Exercise objective: Once you find the line containing "ring tip: (213, 272)" in the data below, copy it and each following line exactly, up to and including the line containing "middle dip: (190, 255)", and nothing else.

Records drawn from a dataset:
※
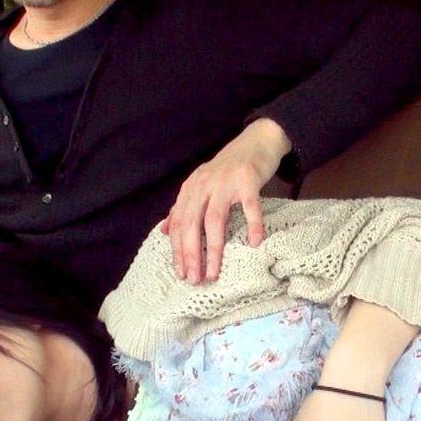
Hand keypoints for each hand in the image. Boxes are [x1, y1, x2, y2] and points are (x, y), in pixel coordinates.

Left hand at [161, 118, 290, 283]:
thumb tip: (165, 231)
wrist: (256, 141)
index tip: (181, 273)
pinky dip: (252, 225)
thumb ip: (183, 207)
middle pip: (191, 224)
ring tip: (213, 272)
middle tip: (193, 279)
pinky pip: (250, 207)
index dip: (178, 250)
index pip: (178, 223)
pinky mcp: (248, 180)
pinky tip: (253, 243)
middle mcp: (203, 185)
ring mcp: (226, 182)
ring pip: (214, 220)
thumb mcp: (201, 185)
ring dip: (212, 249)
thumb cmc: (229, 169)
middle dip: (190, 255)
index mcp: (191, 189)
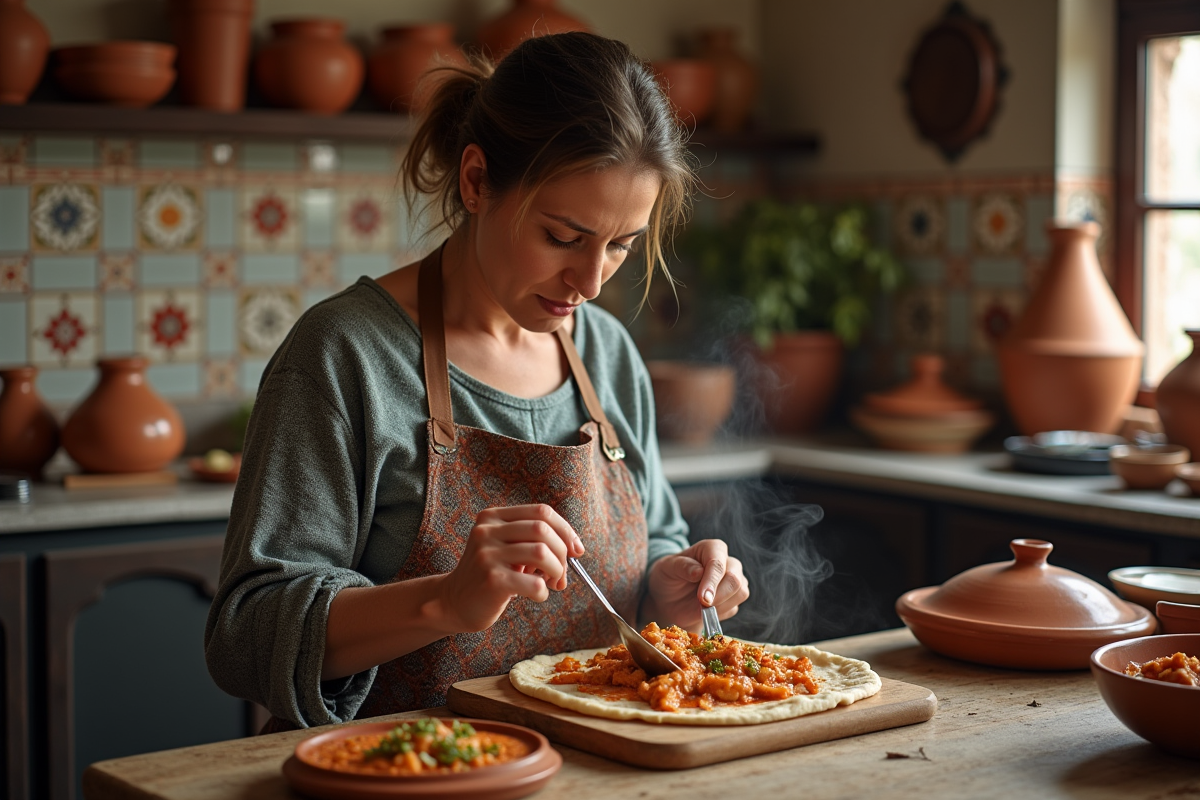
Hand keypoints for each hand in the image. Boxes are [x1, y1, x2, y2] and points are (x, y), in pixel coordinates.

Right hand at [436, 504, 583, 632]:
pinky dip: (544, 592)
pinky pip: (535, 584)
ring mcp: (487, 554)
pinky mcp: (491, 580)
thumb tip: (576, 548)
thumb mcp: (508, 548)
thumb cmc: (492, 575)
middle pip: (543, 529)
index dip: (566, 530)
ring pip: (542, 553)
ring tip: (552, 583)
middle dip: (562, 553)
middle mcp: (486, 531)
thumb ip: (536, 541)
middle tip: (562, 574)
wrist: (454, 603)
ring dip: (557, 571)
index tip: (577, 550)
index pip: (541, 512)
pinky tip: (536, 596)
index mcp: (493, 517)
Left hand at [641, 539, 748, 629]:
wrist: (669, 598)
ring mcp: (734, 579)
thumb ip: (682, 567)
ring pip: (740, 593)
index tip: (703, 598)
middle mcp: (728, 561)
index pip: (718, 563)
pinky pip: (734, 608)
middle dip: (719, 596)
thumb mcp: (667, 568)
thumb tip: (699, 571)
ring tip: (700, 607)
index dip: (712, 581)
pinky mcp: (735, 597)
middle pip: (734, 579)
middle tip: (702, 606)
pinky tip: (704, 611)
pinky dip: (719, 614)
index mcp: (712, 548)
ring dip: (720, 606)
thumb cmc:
※
Solution to the exercise:
ring tip: (213, 272)
middle tip: (193, 279)
pinky pip: (250, 207)
index dip: (178, 250)
index pip: (178, 223)
pinky mcp: (248, 180)
pinky tip: (253, 243)
middle mcp: (203, 185)
ring mcp: (226, 182)
ring pip: (214, 220)
thumb mcp: (201, 185)
ring dip: (212, 249)
thumb cmc: (229, 169)
middle dip: (190, 255)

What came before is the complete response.